Chapter 2: Rain (Part 2)

The two detectives stared at a miniature ceramic cow that had been placed on a shelf with a collection of other miniature ceramic cows. Each one wore a different type of hat.

“I can’t do this,” said Jade. “Murders? Sure. Gore? No problem. But whimsy? No. No way in hell.”

Fat Solomon grunted and turned over one of the cows in his hand. On the bottom it read, “To Agatha Braunwald, the most a-moo-zing teacher ever.” He gently put the cow back down.

“You know what we need? A “no whimsy” policy. I don’t care if the fate of the world is at stake, anything that is remotely youth oriented should be out of our jurisdiction.” Jade scowled at a cow wearing a sombrero, resisting the urge to smack it against the room.

“Excuse me? Can I help you?” A woman stood in the hallway, looking at them with a hint of derision. She was tired, her body slumped forward, hiding slightly behind the door, perhaps unconsciously. Fat Solomon tended to have that effect on people, but Jade sensed that wasn’t the only reason. Which of the missing kids was hers?

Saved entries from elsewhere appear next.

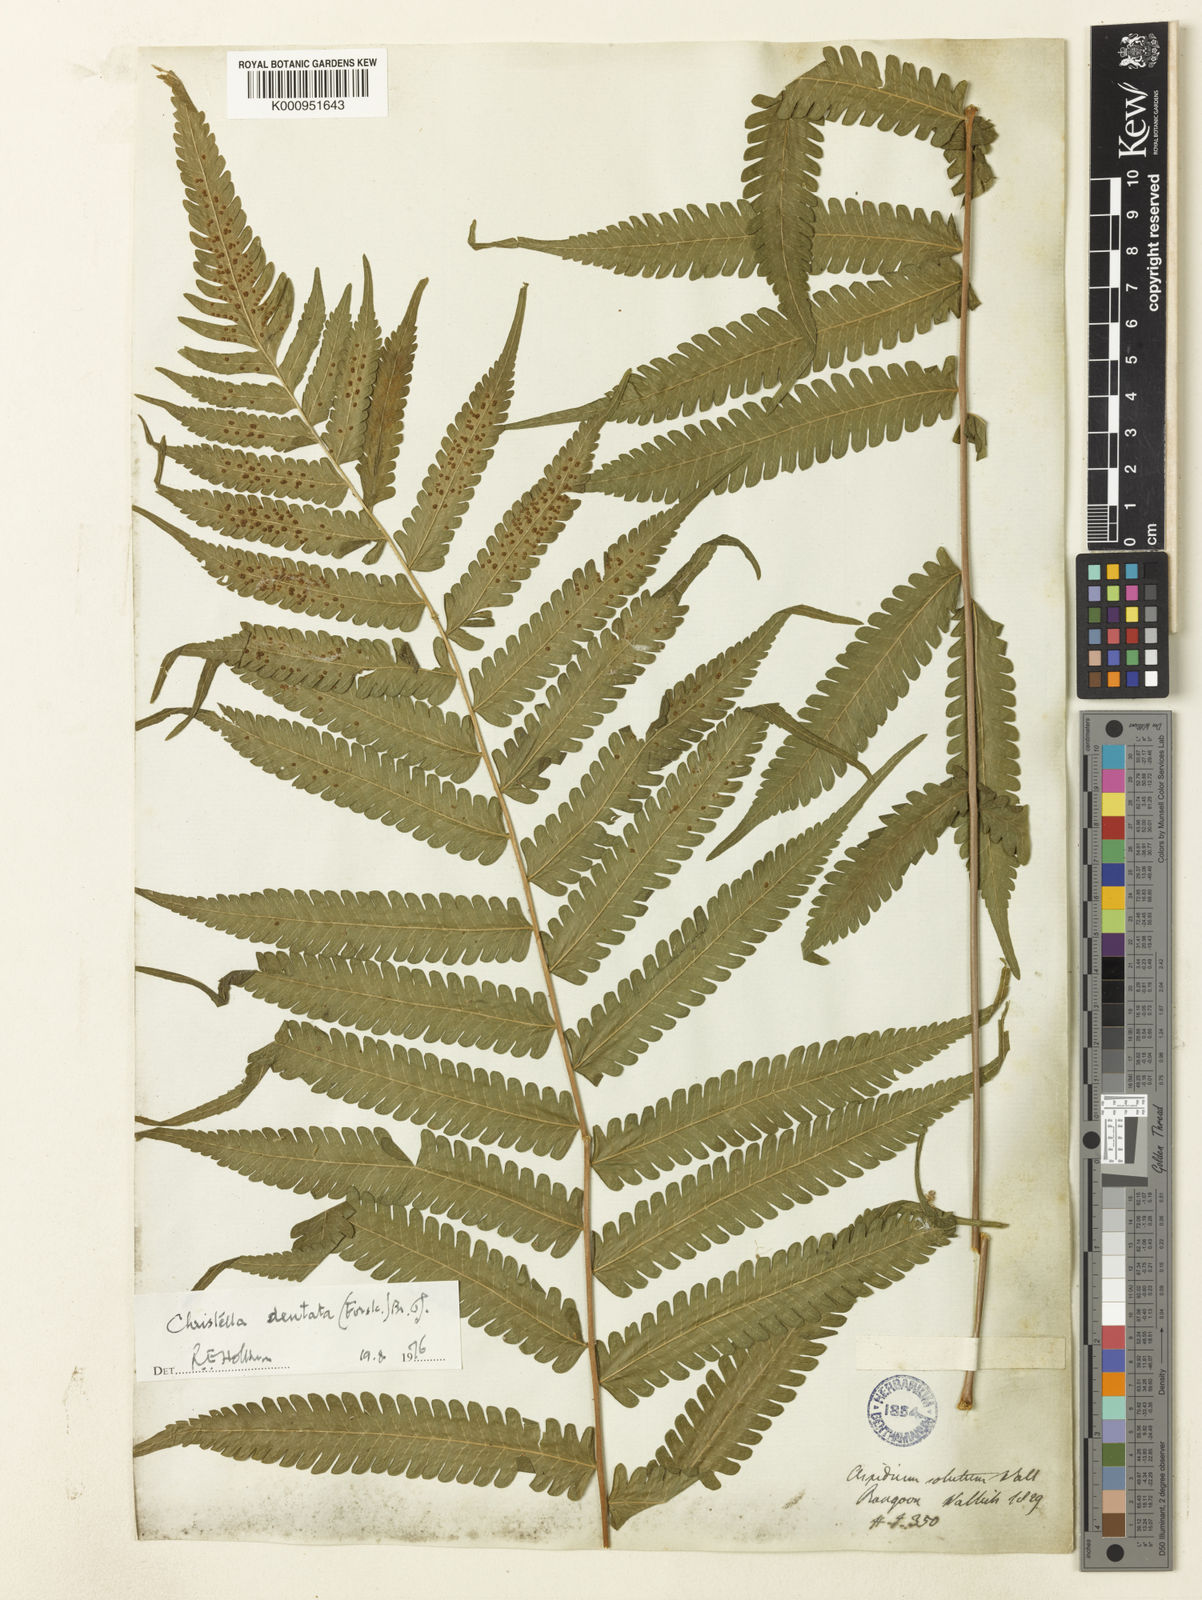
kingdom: Plantae
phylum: Tracheophyta
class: Polypodiopsida
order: Polypodiales
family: Thelypteridaceae
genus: Christella
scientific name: Christella dentata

“You must be Mrs. Braunwald. I’m Detective Jade, this oaf behind me is my partner, Fat Solomon.

“You’re the detectives who specialize in missing children.”

Jade grimaced. Is that the lie they were going with? It wasn’t a title Jade particularly wanted to catch on. “Yes Ma’am.”

Agatha sighed. “The cops here wouldn’t do anything. They said a day wasn’t long enough to report anything. It’s a secluded area, not much crime, so they claim the kids are just off in the woods exploring, got a bit lost…but that’s not like them. I know something happened. Diana would have told us…plus she hates the woods.” She was on the verge of tears and Jade sincerely hoped she wouldn’t start crying.

Jade looked over at Fat Solomon, who shrugged, relieving himself of any responsibility related to hysterical clients. Bastard. “How about we go sit down and you can tell us what happened?”

“Yes, yes. Of course,” said Agatha, leading them to the foyer. Inside, they were greeted by five more wet pairs of eyes.

“Who’re you?” said a man who could have been a distant relative to Fat Solomon. “I thought those asshole cops weren’t going to help us.” Even without the tone, Jade could tell he was drunk. Understandable, but that wouldn’t make their job any easier.

“Carl, these are the detectives we were told about,” said Agatha.

Carl snorted. “They’re the detectives? Not exactly what I was picturing.”

“Carl…” said the woman next to him, probably his spouse by the looks of it.

“No, it’s ok,” said Jade. “Sometimes I’m surprised Fat Solomon is a detective too.”

“I wasn’t talking about him, sweetie,” said Carl.

Jade shook her head. Of course. There was always one. “You have a problem, Fat Solomon and I can always leave. It’s not like it’s my kids that need to be saved.”

The rest of the couples shifted uncomfortably, but didn’t say anything against Carl. So…either they didn’t know each other well enough or Carl was a person of influence, perhaps a boss. Interesting.

“We don’t have any problem,” said Carl’s wife. “Do we, Carl?”

“Of course not,” Carl said, staring directly at Jade.

Jade made a mental note that if they couldn’t rescue all four kids, Carl’s would be the one she’d leave behind.

The next hour was spent going over the details of the disappearance. The evening before, as the three families were sitting down to dinner, they had heard a scream coming from upstairs. When the parents had gone to check, they found just a series of empty rooms, no trace of anything having happened, but also no trace of the kids themselves.

Jade studied the pictures of the kids they had been given. It wasn’t hard to tell which child belonged to which parents. “You checked all the rooms?” she asked.

Carl scoffed. “Oh yes, we just happened to miss them hiding in a room this whole time! We’re not idi-“

Another man cut him off. “We did. We checked around the area and in the woods too. Our daughter, Eden, occasionally goes for hikes. We thought maybe she took the others with her.”

Jade made some notes. “And then you called the cops?”

“Yes,” said Agatha. “But they said we would have to wait. It was soon after that we got a call saying we should stay put and that specialized detectives would be coming. You two.”

If only they knew…Jade stood up. “Well, then I guess it’s time we try to find em’. Fat Solomon, get off your ass, we got work to do.”

Eden’s father looked up. “Do you have an idea where they might be?”

“You said the screaming came from the attic, right?” said Jade. “Might as well check there first.”